**WORK INSTRUCTIONS:**
The answer is the data below, repeated exactly, with no pictures included.
····················
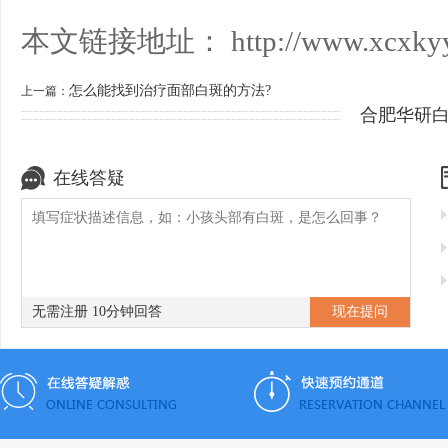
本文链接地址：
http://www.xcxky
怎么能找到治疗面部白斑的方法?
上一篇：
合肥华研
在线答疑
无需注册 10分钟回答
····················
**YOUR RESPONSE:**
本文链接地址：
http://www.xcxky
怎么能找到治疗面部白斑的方法?
上一篇：
合肥华研
在线答疑
无需注册 10分钟回答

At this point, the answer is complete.